Nationalgeographic.co.id—Di Kekaisaran Tiongkok, kaisar menikmati kekuasaan tertinggi dan sering kali menentukan nasib rakyat. Lebih dari 5.000 tahun, Kekaisaran Tiongkok dipimpin 67 dinasti dengan 446 kaisar. Di antara mereka, beberapa kaisar mendapatkan penghormatan terbesar dari rakyatnya atas pencapaian luar biasa bagi kesejahteraan rakyat. Berikut adalah kisah para kaisar Tiongkok terhebat sepanjang sejarah.
Kangxi
Kaisar Kangxi (1654-1722) adalah kaisar yang paling lama memerintah dalam sejarah Tiongkok. Di bawah 61 tahun masa pemerintahannya, kekayaan Kekaisaran Tiongkok meningkat. “Rakyat pun menikmati kedamaian dan kemakmuran,” tulis Elaine Duan di laman China.org.
Kangxi adalah kaisar kedua dari Dinasti Qing. Dia adalah seorang master Konfusianisme. Pemerintahannya sebagian besar toleran dan berdamai.
Selama awal masa pemerintahannya, Kangxi menindak komplotan pemberontak Aobai. Ia adalah satu dari empat menteri yang ditunjuk untuk membantunya mengatur negara ketika dia naik tahta pada usia delapan tahun.
Kaisar mengendalikan Sungai Kuning, memenuhi janjinya "tidak pernah menaikkan pajak" kepada rakyatnya. “Saat ia memimpin, Kangxi merebut kembali Taiwan sebagai bagian dari Provinsi Fujian,” tambah Duan.
Dengan tindakan tersebut, kekuatan kekaisaran menjadi lebih kuat dan masyarakat menjadi stabil.
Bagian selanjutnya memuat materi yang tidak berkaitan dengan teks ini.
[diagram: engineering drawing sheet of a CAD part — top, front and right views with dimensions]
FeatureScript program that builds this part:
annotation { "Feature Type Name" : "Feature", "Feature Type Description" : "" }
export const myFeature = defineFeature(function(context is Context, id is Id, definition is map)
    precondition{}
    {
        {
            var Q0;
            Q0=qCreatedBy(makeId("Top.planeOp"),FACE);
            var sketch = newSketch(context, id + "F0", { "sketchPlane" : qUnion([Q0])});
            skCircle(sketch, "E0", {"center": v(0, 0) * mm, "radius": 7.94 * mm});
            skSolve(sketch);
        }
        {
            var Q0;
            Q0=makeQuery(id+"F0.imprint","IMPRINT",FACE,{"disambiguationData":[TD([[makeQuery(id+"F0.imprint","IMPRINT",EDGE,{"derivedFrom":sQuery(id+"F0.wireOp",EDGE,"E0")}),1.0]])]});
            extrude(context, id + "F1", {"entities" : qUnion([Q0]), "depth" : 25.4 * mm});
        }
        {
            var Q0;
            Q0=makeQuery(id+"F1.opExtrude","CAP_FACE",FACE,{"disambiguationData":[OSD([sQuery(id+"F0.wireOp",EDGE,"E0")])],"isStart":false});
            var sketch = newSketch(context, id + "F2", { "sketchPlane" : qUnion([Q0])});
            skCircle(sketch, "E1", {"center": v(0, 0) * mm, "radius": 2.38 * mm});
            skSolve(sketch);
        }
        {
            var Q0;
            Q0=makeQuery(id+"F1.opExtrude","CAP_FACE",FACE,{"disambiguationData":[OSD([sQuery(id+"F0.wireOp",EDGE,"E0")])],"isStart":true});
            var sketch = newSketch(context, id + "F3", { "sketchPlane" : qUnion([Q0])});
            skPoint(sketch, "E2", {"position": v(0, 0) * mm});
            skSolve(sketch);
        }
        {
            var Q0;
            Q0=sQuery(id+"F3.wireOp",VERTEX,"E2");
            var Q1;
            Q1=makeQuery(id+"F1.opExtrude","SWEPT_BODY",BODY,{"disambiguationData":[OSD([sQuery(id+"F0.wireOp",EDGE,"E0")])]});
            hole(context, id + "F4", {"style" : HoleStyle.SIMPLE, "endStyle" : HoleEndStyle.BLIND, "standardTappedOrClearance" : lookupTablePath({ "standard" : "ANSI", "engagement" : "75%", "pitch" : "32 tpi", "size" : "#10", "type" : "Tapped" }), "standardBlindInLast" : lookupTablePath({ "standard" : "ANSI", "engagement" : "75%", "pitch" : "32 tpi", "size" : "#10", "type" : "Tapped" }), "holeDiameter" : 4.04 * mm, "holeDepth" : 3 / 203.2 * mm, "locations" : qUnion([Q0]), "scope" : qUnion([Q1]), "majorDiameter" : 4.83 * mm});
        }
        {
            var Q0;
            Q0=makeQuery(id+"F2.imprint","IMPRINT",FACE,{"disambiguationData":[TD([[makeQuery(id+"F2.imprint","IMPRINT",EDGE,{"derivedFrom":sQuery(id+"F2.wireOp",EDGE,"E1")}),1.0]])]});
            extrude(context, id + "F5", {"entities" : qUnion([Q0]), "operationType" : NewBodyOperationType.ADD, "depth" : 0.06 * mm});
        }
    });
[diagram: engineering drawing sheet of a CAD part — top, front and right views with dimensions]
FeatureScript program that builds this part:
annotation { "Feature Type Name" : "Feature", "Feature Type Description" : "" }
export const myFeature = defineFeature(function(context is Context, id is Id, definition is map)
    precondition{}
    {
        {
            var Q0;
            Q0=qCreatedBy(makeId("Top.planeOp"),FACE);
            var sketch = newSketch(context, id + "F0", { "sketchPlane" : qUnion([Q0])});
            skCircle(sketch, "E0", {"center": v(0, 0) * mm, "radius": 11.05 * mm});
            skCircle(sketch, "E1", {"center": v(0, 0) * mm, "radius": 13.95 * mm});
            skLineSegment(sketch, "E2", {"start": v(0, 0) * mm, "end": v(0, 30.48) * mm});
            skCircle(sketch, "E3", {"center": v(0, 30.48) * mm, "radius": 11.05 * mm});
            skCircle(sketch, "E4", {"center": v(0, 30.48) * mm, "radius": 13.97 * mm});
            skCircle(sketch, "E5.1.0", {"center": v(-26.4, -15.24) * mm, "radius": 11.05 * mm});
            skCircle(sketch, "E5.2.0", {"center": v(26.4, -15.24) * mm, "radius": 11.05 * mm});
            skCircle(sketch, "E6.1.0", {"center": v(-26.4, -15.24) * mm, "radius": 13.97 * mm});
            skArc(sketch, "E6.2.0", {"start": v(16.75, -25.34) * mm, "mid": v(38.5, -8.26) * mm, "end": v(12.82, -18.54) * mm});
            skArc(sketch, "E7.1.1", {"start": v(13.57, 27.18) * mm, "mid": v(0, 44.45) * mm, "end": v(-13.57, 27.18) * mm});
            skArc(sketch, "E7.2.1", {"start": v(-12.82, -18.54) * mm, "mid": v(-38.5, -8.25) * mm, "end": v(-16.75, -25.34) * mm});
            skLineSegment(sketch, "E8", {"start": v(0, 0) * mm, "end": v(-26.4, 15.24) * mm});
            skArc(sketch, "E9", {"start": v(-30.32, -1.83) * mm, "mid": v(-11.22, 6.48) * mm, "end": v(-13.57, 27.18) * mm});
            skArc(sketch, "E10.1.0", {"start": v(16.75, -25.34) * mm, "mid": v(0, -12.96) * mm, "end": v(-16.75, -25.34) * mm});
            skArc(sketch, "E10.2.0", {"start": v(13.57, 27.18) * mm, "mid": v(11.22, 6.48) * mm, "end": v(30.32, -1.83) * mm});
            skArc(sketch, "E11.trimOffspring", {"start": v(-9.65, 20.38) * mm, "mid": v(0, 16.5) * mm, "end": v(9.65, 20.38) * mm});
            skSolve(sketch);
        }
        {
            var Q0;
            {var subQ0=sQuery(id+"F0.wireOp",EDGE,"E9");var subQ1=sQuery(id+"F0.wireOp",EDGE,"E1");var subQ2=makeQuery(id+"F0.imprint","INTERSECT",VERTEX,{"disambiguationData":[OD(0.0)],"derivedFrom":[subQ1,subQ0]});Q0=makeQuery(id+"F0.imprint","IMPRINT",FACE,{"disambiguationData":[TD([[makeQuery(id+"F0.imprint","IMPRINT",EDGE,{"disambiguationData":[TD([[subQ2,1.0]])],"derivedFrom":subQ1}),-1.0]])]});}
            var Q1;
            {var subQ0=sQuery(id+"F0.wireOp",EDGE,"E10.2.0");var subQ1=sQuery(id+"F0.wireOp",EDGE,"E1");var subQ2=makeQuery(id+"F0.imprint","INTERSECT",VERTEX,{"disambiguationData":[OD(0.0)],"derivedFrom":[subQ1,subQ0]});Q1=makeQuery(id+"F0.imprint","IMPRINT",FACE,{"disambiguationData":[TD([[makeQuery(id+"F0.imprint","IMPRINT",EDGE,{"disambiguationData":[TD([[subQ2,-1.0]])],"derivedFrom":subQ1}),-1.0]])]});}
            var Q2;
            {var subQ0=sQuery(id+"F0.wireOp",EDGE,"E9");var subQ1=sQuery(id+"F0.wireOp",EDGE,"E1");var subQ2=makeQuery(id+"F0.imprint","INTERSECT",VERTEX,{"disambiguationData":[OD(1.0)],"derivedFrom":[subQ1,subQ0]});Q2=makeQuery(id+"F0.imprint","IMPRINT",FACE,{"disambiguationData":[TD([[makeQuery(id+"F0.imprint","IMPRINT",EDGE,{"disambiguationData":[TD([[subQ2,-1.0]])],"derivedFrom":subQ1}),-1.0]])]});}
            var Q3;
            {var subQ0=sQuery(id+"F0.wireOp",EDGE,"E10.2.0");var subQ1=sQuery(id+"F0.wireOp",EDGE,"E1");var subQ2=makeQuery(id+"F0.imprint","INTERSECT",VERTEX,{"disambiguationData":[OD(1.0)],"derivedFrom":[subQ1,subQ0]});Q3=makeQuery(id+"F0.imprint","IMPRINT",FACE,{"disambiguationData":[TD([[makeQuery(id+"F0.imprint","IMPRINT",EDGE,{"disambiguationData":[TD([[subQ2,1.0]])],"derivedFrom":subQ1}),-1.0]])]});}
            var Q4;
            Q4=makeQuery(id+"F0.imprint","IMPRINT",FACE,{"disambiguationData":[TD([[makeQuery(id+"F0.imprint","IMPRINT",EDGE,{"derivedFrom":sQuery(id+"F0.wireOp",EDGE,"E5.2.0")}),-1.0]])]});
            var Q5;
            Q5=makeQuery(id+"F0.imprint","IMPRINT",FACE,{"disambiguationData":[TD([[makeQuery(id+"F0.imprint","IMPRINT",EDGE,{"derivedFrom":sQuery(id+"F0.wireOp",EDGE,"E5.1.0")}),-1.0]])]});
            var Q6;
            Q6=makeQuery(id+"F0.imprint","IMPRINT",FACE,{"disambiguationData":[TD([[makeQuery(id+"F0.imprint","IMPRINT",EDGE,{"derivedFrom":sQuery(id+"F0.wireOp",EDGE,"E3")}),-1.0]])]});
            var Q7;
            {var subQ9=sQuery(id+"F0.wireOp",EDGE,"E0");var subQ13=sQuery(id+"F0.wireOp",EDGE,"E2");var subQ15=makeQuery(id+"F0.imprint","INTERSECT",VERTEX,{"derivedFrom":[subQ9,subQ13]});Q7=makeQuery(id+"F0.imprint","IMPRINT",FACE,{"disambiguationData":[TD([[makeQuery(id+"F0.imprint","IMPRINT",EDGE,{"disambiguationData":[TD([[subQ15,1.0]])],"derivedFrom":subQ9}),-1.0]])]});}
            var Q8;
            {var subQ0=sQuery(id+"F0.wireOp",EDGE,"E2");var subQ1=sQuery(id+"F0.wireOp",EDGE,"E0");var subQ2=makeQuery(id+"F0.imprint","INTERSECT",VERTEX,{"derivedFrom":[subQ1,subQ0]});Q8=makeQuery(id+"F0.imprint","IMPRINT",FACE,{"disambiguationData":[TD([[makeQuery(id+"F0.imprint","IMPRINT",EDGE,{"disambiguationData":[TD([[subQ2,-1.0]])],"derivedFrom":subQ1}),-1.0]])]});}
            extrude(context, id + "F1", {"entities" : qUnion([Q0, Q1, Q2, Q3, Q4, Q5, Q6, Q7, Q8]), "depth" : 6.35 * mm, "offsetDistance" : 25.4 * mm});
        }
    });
Semuan ini membuka jalan bagi perkembangan ekonomi Dinasti Qing.
Permaisuri Wu Zetian (624-705) dari Dinasti Tang (618-907) adalah satu-satunya permaisuri wanita dalam sejarah Tiongkok. Ia naik tahta dan memerintah kekaisaran selama lebih dari setengah abad.
Meskipun kepercayaan Konfusius menentang penguasa wanita, Wu Zetian mematahkan semua preseden. Ia pun mendirikan dinastinya sendiri pada tahun 690, Zhou.
Sebelum menjadi permaisuri, Wu terlibat dalam urusan politik dan menunjukkan pandangan serta strategi politiknya. Saat itu, suaminya dan putranya memerintah selama lebih dari tiga puluh tahun.
Selama rezimnya, Wu Zetian memperkuat sentralisasi dan mementingkan pembangunan pertanian. Ia meluncurkan kampanye untuk memberikan posisi kepada perempuan. “Ini sangat bertentangan dengan konfusianisme,” ujar Duan. Sang ratu juga mendorong orang-orang berbakat untuk menduduki jabatan di pemerintahannya.